1. You’re not going to be able to scan the entire surface of the moon with that telescope (or if you do, it’ll be so fast you won’t really see anything)

2. Even if you did see the entire surface of the moon that way, you’d still have a lot to learn about the moon.

See, if we just focus on one area, we’re going to miss a lot. At some point, you need to step away from the telescope and look at the whole sky. To see how beautiful the moon is, suspended in the black with stars around it. To see how the moon affects the tides here on Earth.

Don’t miss the beauty in the midst of the study.

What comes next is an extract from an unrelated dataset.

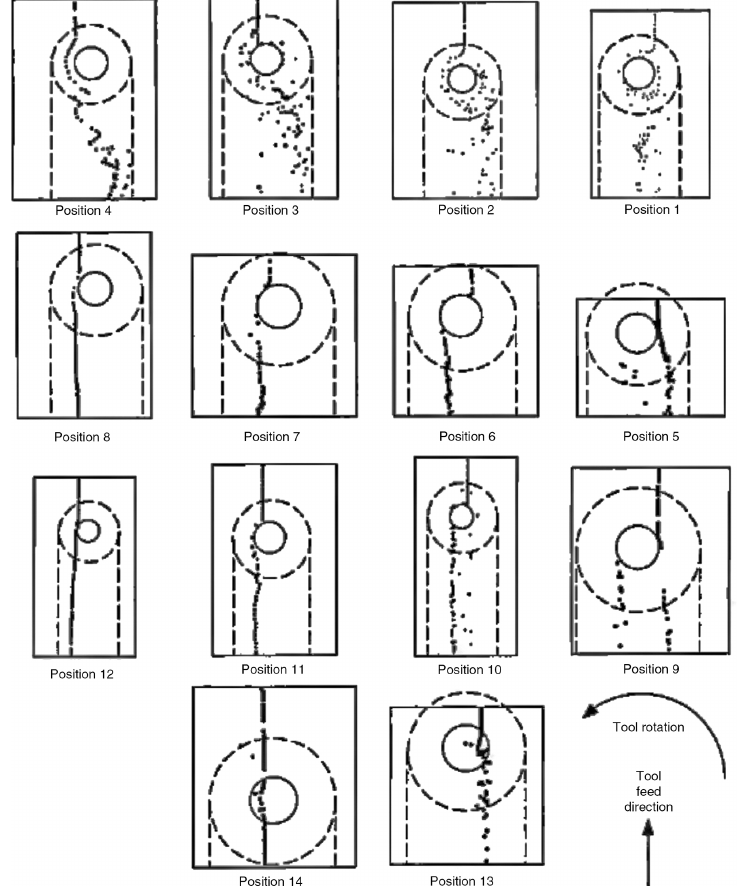
Figure 7: Drawings generated from each of the plan view radiographs for the 6061 welds are shown here. The positions are defined relative to the welding tool path in Figure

I could focus my telescope on one particular crater and learn everything there is to know about that crater. Then, when people talk about the moon, I could talk for hours about that one crater. And people would be interested for about 5 minutes, then they would want me to shut up. There’s more to the moon than the one crater I know all about.

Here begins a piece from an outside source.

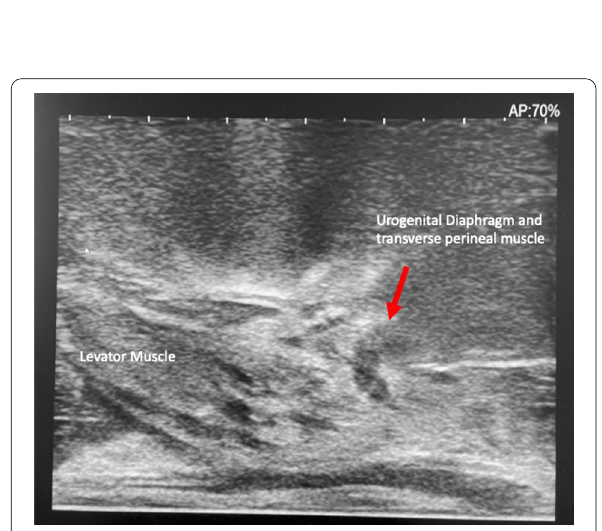
Fig. 9 Prominent urogenital diaphragm in a younger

We can get so fixated on one point that we miss out on what’s really happening.

Alot of evangelical theology is based on the message that people who don’t believe in Jesus are going to hell, and they need to be saved. So we hand out tracts and talk through bullhorns and try to force people to come to church with us where we use an altar call to try and get them to say they believe.

I’m not saying that people aren’t going to hell. And I’m certainly not suggesting that it’s a minor deal.  But God is bigger and greater and grander than ‘the being who sends people to hell.’

God created this world, where we find joy and sorrow; heights and depths; pain and pleasure. More than that, he became one of us. The infinite, in one man. He who holds the galaxies in the palm of his hand, using feet to walk from one town to the next.

People who are so locked into their own theology that they think they are the only one who really ‘gets’ God scare me. A lot.  Because I have totally been like that in my life. And I was so blinded by my ‘right answers’ to let God be who he is. I turned the bible into a book of answers and doctrine instead of what it is: The story of a God and the flawed people he loves.

In Christianity, we say that we don’t have a religion, but rather a relationship. Then we put so much structure and so many requirements on that relationship that it becomes a religion.

I have a feeling that there is a great deal of truth in this world that we refuse to acknowledge because we didn’t think of it.

I believe that everyone is looking for God, whether they know it or not. And I believe that God has left signposts that point to him in the most unlikely places. Signposts that reveal truth about him. People who are paying attention will pick up on these truths, and believe in them.

Nature speaks of a great creator.

Intimacy speaks of a need to be completed by somebody or something.

Dreams point to the existence of something greater just below the surface.

Mercy and compassion reveal that there is something within us that works against the primal urges we’re told that we consist of.

Art reveals a need to see more than just what our eyes can perceive.

I once thought that God needed me. That he needed me to tell people about what he is really like because I had so much insight. He couldn’t sideline me, because I was too clever and smart.

Now, I realize that I’m about as useful as asking an ant to explain a supercomputer. A know-it-all is about the last thing God needs representing him.

I don’t understand God. I can’t explain why he does the things he does most of the time. If I zoom in, I can probably start to explain small parts of him better, but I’d rather step back and see the vastness, the grandeur, the beauty of who he is. And I’m content to be amazed and surprised by what I can’t contain.